In the patients with GAs, 92% were judged to have “substantial medication adherence.” The majority of studies report that about 50% of patients take their prescribed medication as directed [24. The recently published work by Bansilal, et al. [13 demonstrates that with “fully adherent” patients (similar to “substantial adherence” in this study), patient outcomes improve. Our data support that conclusion with a relationship of improved adherence with reduced readmissions and ED visits.
The GAs expense (including all categories) was $803 per patient per year, using an estimate of 100 patients per GA per year [9. If the data from the present study are used, patients with a GA had an 82% reduction in the 30-day all-cause readmissions. However, this program had a number of positive factors, such as the same supervisor for the entire 4 years. If we even consider a decreased effectiveness by 50%, the reduction in readmissions would then be 41%. Applying 41%, as each GA had approximately 100 patients per year each likely to be readmitted, 41 readmissions would have been prevented. With a cost per readmission of $15,667 [25, the savings would have been $642,347, with an expense (using data from this study) of $80,250, the net saving per GA was $562,097 and return on Investment (ROI) was 7.0 fold.

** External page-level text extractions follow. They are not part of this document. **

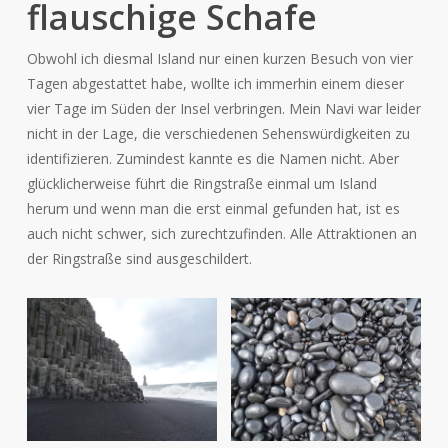
flauschige Schafe
Obwohl ich diesmal Island nur einen kurzen Besuch von vier
Tagen abgestattet habe, wollte ich immerhin einem dieser
vier Tage im Süden der Insel verbringen. Mein Navi war leider
nicht in der Lage, die verschiedenen Sehenswürdigkeiten zu
identifizieren. Zumindest kannte es die Namen nicht. Aber
glücklicherweise führt die Ringstraße einmal um Island
herum und wenn man die erst einmal gefunden hat, ist es
auch nicht schwer, sich zurechtzufinden. Alle Attraktionen an
der Ringstraße sind ausgeschildert.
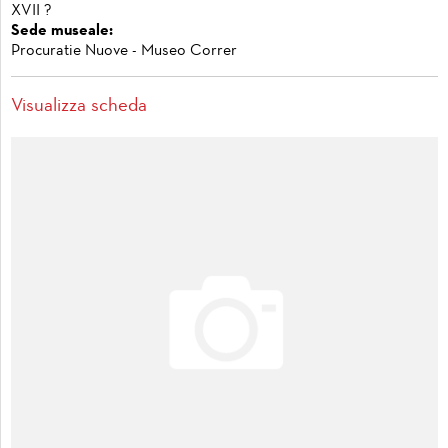
XVII ?
Sede museale:
Procuratie Nuove - Museo Correr
Visualizza scheda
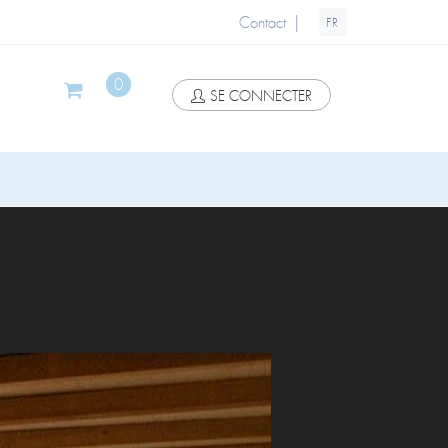
|
Contact
FR
0
SE CONNECTER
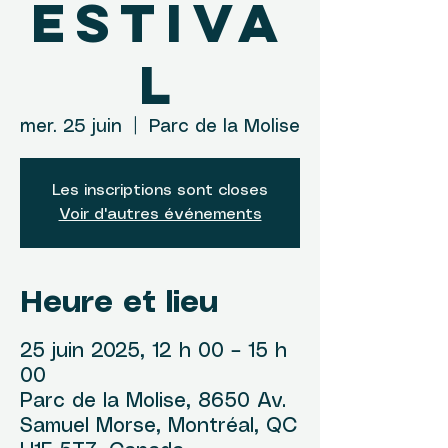
estiva
l
mer. 25 juin
  |  
Parc de la Molise
Les inscriptions sont closes
Voir d'autres événements
Heure et lieu
25 juin 2025, 12 h 00 – 15 h
00
Parc de la Molise, 8650 Av.
Samuel Morse, Montréal, QC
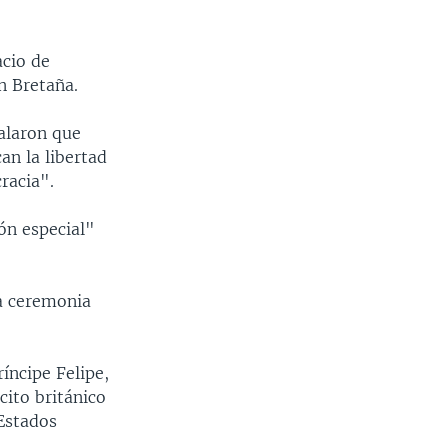
acio de
n Bretaña.
alaron que
an la libertad
racia".
ón especial"
a ceremonia
íncipe Felipe,
cito británico
Estados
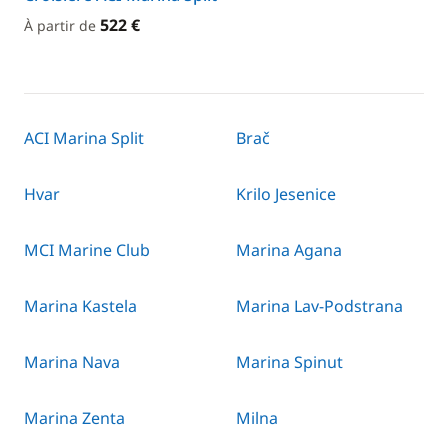
522 €
À partir de
ACI Marina Split
Brač
Hvar
Krilo Jesenice
MCI Marine Club
Marina Agana
Marina Kastela
Marina Lav-Podstrana
Marina Nava
Marina Spinut
Marina Zenta
Milna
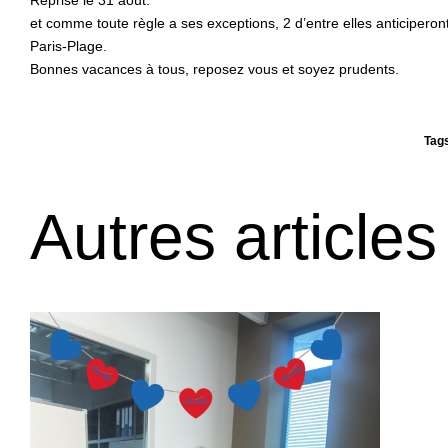
Reprise le 31 août.
et comme toute règle a ses exceptions, 2 d’entre elles anticiperont 
Paris-Plage.
Bonnes vacances à tous, reposez vous et soyez prudents.
Tag
Autres articles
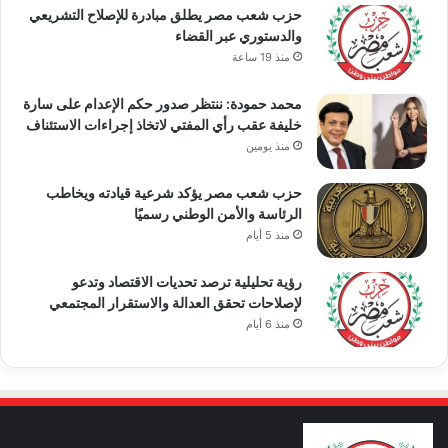
حزب شعب مصر يطلق مبادرة للإصلاح التشريعي
والدستوري عبر القضاء
منذ 19 ساعة
محمد حمودة: ننتظر صدور حكم الإعدام على سارة
خليفة عقب رأي المفتي لاتخاذ إجراءات الاستئناف
منذ يومين
حزب شعب مصر يؤكد شرعية قيادته ويخاطب
الرئاسة والأمن الوطني رسميًا
منذ 5 أيام
رؤية تحليلية ترصد تحديات الاقتصاد وتدعو
لإصلاحات تحقق العدالة والاستقرار المجتمعي
منذ 6 أيام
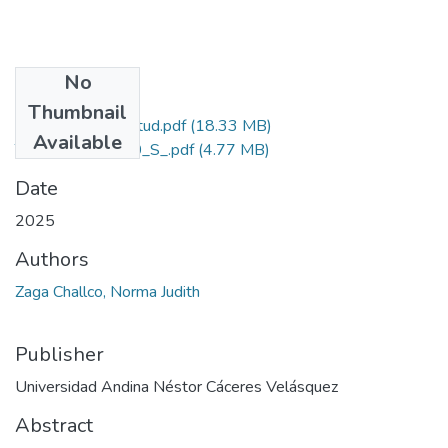
No
Files
Thumbnail
Grado de Similitud.pdf
(18.33 MB)
Available
T036_40689270_S_.pdf
(4.77 MB)
Date
2025
Authors
Zaga Challco, Norma Judith
Publisher
Universidad Andina Néstor Cáceres Velásquez
Abstract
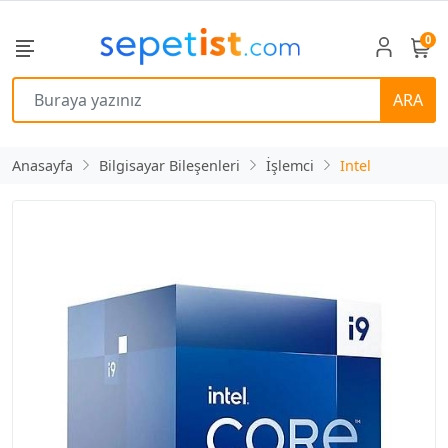
0
ARA
Anasayfa
Bilgisayar Bileşenleri
İşlemci
Intel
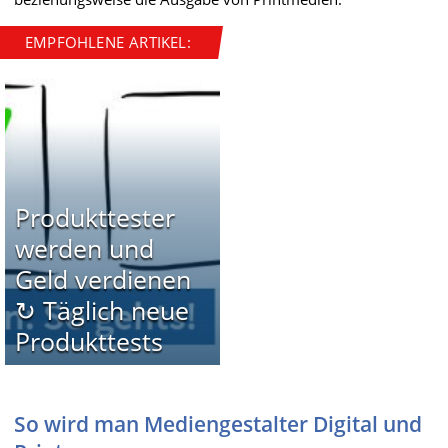
EMPFOHLENE ARTIKEL:
Produkttester
werden und
Geld verdienen
↻ Täglich neue
Produkttests
So wird man Mediengestalter Digital und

The study has limitations. Although the time period for GA assisted patients and controls were identical and major risk factors for readmission were adjusted for, this was not a randomized trial. Patients at greater risk of readmission were offered a GA and needed to accept to be included in the study. Theoretically, the control group contains patients who would have rejected a GA had they been offered. While the inclination to refuse a GA cannot be ruled out as an independent risk factor for readmission, it would need to be an extremely strong risk factor to move the findings of this paper into statistical non-significance.[26. Second, only records from the University of Virginia were available. It could be argued that the patients were readmitted differentially to UVA as they were followed more closely. If this was the case and the controls had more ED visits and readmissions elsewhere, this would have made the results even more favorable. Finally, the GAs all had the same supervisor (contributing author on this paper). Continuity and quality of the supervisor may be an important factor in the success of a GAs program.

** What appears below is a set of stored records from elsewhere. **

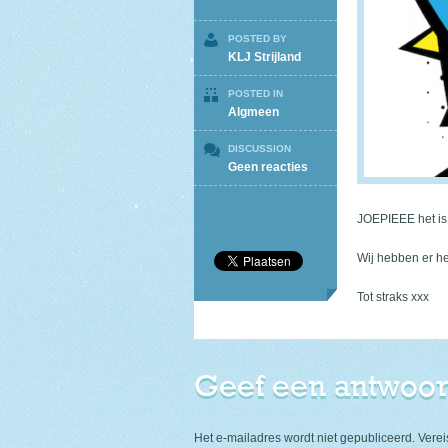
POSTED BY
KLJ Strijland
POSTED IN
Algmeen
DISCUSSION
op
Geen reacties
JOEPIE
KLJ
JOEPIEEE het is 
Wij hebben er he
Tot straks xxx
Geef een antwoo
Het e-mailadres wordt niet gepubliceerd.
Verei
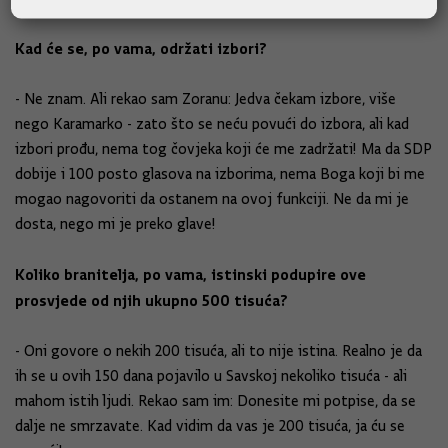
Kad će se, po vama, održati izbori?
- Ne znam. Ali rekao sam Zoranu: Jedva čekam izbore, više
nego Karamarko - zato što se neću povući do izbora, ali kad
izbori prođu, nema tog čovjeka koji će me zadržati! Ma da SDP
dobije i 100 posto glasova na izborima, nema Boga koji bi me
mogao nagovoriti da ostanem na ovoj funkciji. Ne da mi je
dosta, nego mi je preko glave!
Koliko branitelja, po vama, istinski podupire ove
prosvjede od njih ukupno 500 tisuća?
- Oni govore o nekih 200 tisuća, ali to nije istina. Realno je da
ih se u ovih 150 dana pojavilo u Savskoj nekoliko tisuća - ali
mahom istih ljudi. Rekao sam im: Donesite mi potpise, da se
dalje ne smrzavate. Kad vidim da vas je 200 tisuća, ja ću se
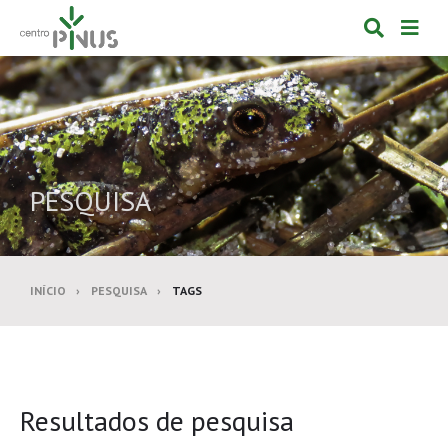
Alternar
Alte
formulá
de
de
nav
pesquis
PESQUISA
INÍCIO
PESQUISA
TAGS
Resultados de pesquisa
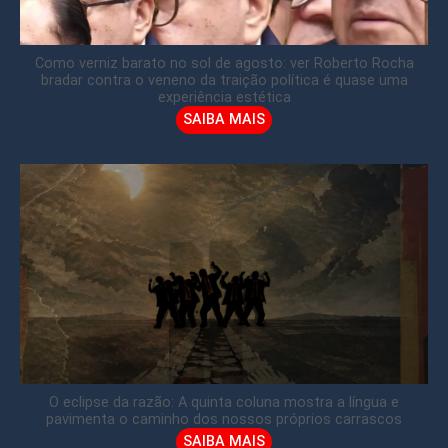
Como verniz barato no sol de agosto: ver Roberto Rocha
bradar contra o veneno da traição política é quase uma
experiência estética
SAIBA MAIS
O eclipse da razão: A quinta coluna mostra a língua e
pavimenta o caminho dos nossos próprios carrascos
SAIBA MAIS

Where do GAs fit into the armamentarium to care for post-acute patients? The work from Bradley, et al. [27demonstrates that keeping people healthy and out of the hospital requires a multi-pronged approach. We know that different people require different types and levels of support at different times. We also know on the basis of this study that GAs are effective in providing care at relatively low cost to a broad group of patients with heart failure [28 [29. Further trials in patients with other diagnoses are underway. What needs to be determined is who needs what, when. Some patients may do well with only the support from caring family, some may do well with a “self-management” app [30, or telemedicine. We need studies not comparing intervention A with intervention B, but rather, in a population, which specific patients will get the best result from the least expensive intervention and how those needs change in an individual over time; perhaps we should call this “personalized management.” On the basis of this study, we conclude that Grand-Aides have a place in that continuum.